Sementara, saham produsen mobil listrik Tesla melesat 1,7% setelah data menunjukkan sang pembuat kendaraan listrik menjual 56.006 kendaraan buatan China pada September, tertinggi sejak memulai produksi di Shanghai sekitar dua tahun lalu. Saham perusahaan besutan Elon Musk ini memberikan dorongan terbesar bagi indeks S&P 500 dan Nasdaq.

Kemudian, saham American Airlines Group naik 0,8% setelah perusahaan memperkirakan kerugian yang disesuaikan lebih kecil dari perkiraan untuk kuartal ketiga dan mengisyaratkan adanya peningkatan pemesanan untuk sisa tahun ini.

Investor juga mempertimbangkan komentar dari Wakil Ketua Fed Richard Clarida, yang mengatakan bahwa bank sentral telah memenuhi semua target ketenagakerjaan untuk mengurangi program pembelian obligasi.

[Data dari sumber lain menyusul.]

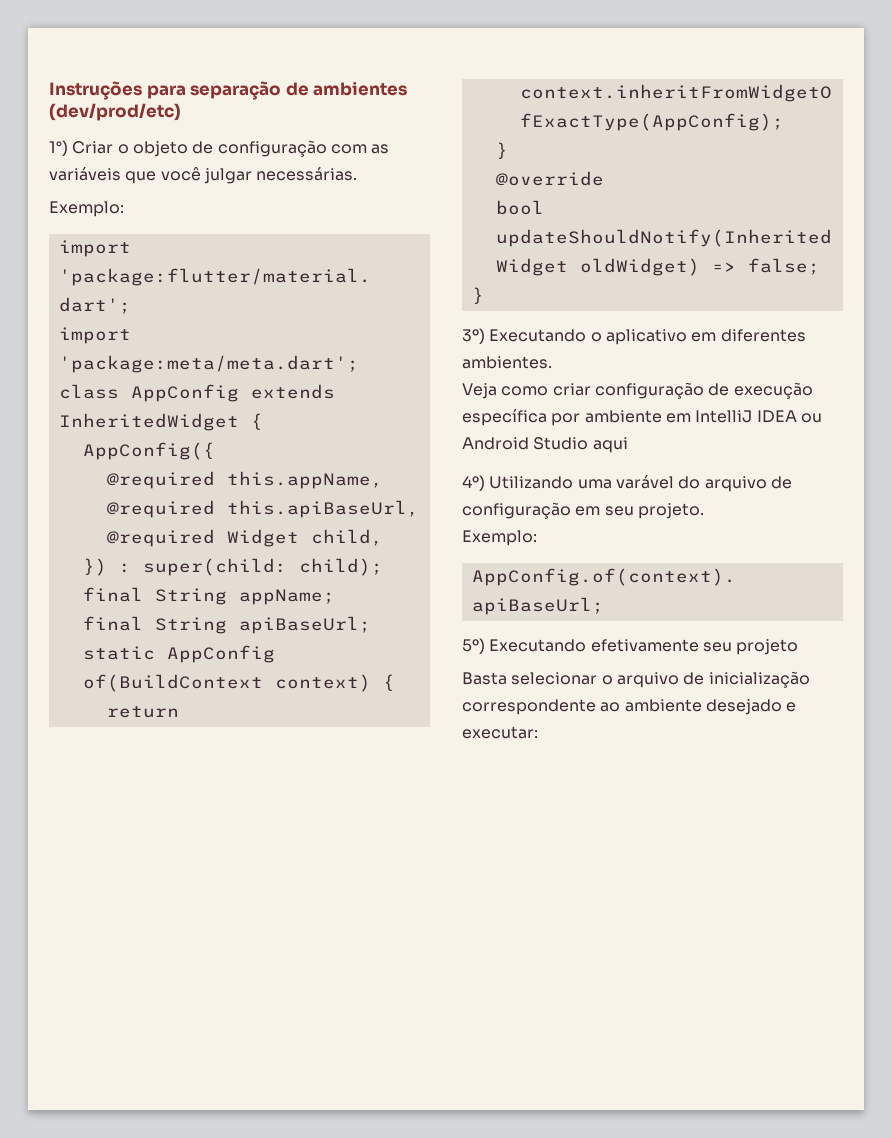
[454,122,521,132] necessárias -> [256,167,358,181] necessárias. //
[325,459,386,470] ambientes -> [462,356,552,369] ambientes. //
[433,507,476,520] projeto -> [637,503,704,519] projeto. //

Data AS menunjukkan pasar tenaga kerja tetap ketat, dengan rekor jumlah orang Amerika yang berhenti dari pekerjaan mereka dan lowongan pekerjaan berjumlah lebih dari 10 juta, memicu kekhawatiran inflasi seiring pengusaha berusaha menaikkan upah untuk menarik dan mempertahankan pekerja.

Lebih lanjut, laporan indeks harga konsumen hari Rabu akan menarik perhatian investor yang mencari petunjuk tentang inflasi.

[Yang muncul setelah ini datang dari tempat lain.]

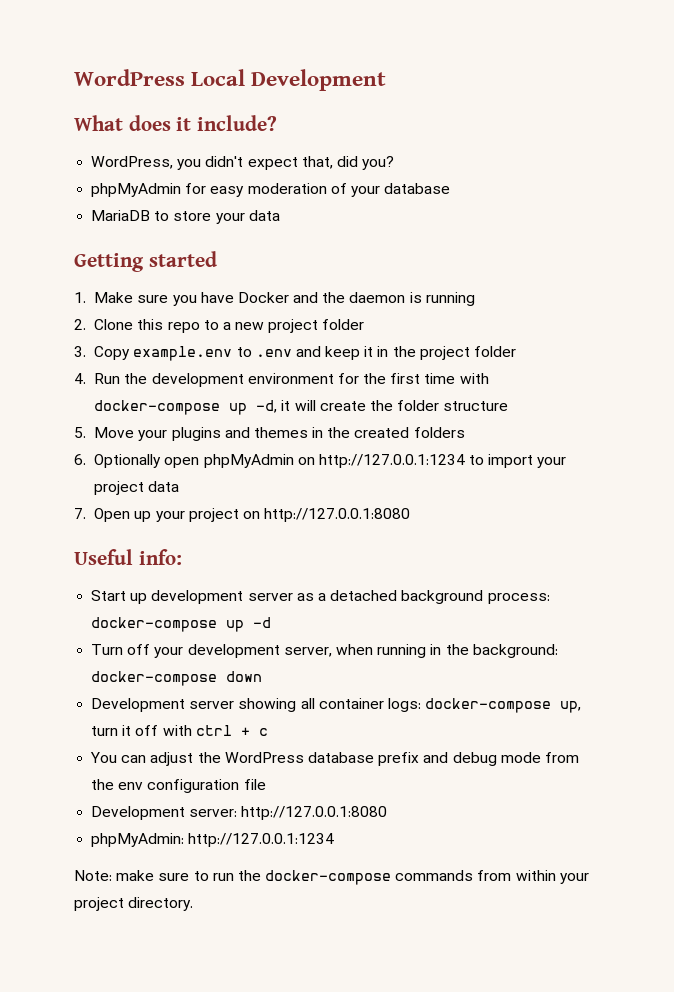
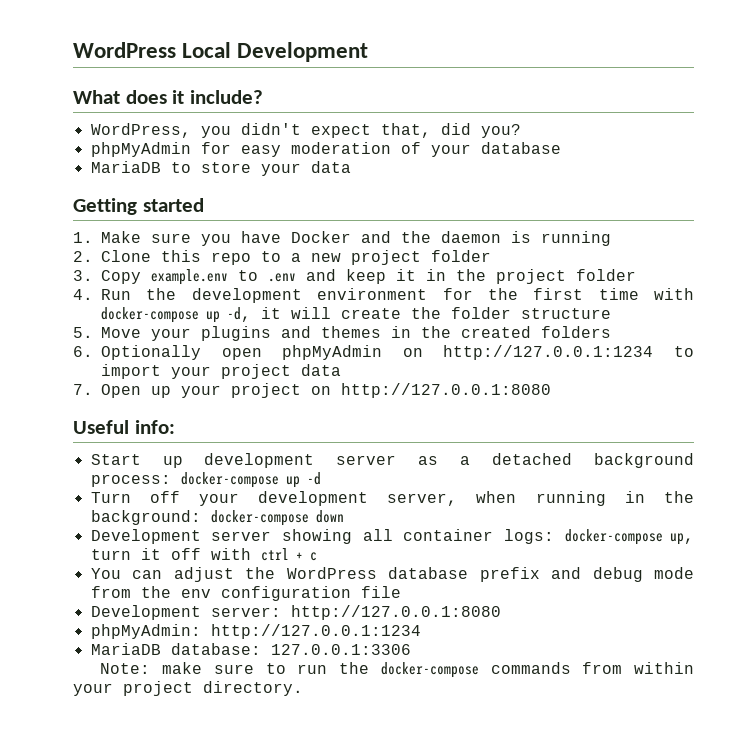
(335, 840) none -> [90,643,411,655] // MariaDB database: 127.0.0.1:3306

Hari ini, investor akan menyimak respons pasar terkait sejumlah sentimen, baik dari dalam maupun luar negeri.

Pertama, masih soal perkembangan krisis likuiditas raksasa properti Negeri Tirai Bambu China, Evergrande.

Melansir Reuters, Selasa (12/10), China Evergrande Group pada hari Selasa kembali melewatkan pembayaran obligasi untuk kali ketiga dalam tiga minggu terakhir.

Hal ini tentu semakin memperbesar kekhawatiran pasar atas risiko penularan (contagion risk) yang melibatkan pengembang properti lainnya seiring kewajiban pembayaran utang akan jatuh tempo dalam waktu dekat.

Menurut catatan Reuters, beberapa pemegang obligasi mengatakan mereka tidak menerima pembayaran kupon senilai total US$ 148 juta untuk notes Evergrande per April 2022, April 2023 dan April 2024 yang jatuh tempo pada pukul 04.00 GMT (waktu Greenwich) pada hari Selasa.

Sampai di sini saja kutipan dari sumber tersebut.